Ознакомительная версия.
— Может, мне пойти поискать? — спросила Мышка.
— Нет уж. Потом Фло пойдет искать тебя, а потом я наплюю на багаж и тоже пойду гулять? Подождем, никуда мальчики не денутся.
— Кэт, что этот тип на тебя так уставился? — шепотом спросила Флоранс.
Обычно на чужой взгляд в спину Катрин реагировала мгновенно. Самолет все чувства вытряс, рассеянной стала. Молодая женщина сердито глянула через плечо.
У пустующей стойки регистрации стоял молодой человек, опирался на изящную трость и старался смотреть ненавязчиво. Щурился.
— Это свой, — пробормотала Катрин. — Фло, я сейчас. Это старый товарищ. Безопасный. Я сейчас.
Мягкие подошвы кроссовок внезапно стали топать по гладкому мрамору пола, как разношенные сапоги.
— Привет. Все щуришься?
— Привычка, — молодой человек неуверенно улыбнулся. Вблизи он не казался таким молодым — вокруг глаз легли морщинки, и взгляд… Ну, взгляд всегда был старше.
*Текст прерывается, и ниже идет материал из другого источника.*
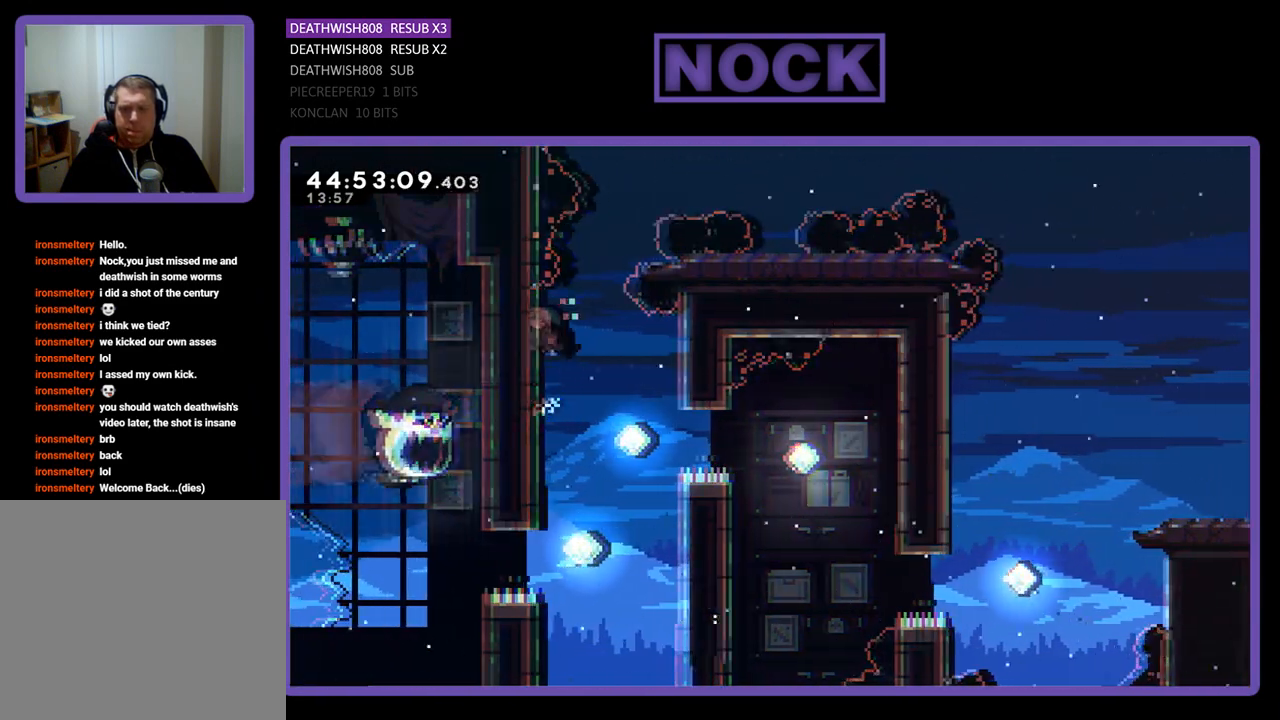
{"buttons": ["R2", "DPAD_DOWN"], "events": [[33, "DPAD_UP", "up"], [333, "DPAD_DOWN", "down"]]}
— Здравствуйте, Екатерина Григорьевна.
— Если это ты, я тебя, пожалуй, обниму, — задумчиво пробормотала Катрин.
Парфюм у старого знакомого был хорош — кажется, «Кензо», но из-под дорогого аромата все пробивался запах того монастырского мальчишки. И полыни, и пыльных дорог…
Сидели в кафетерии. Остальная компания устроилась за соседним столиком. Багаж благополучно погрузили, наконец явившиеся «мальчики» то ли ужинали, то ли завтракали. Мрачноватый Цуцик поглощал кусочки гамбургера, подсовываемые Мышкой. Флоранс волновалась, что у пса расстроится желудок.
— Ты врач? — спросила Катрин, поглядывая на ухоженные руки старого знакомого.
— Немного врач, немного исследователь, — молодой человек напряженно улыбнулся. — Неловко как-то, да?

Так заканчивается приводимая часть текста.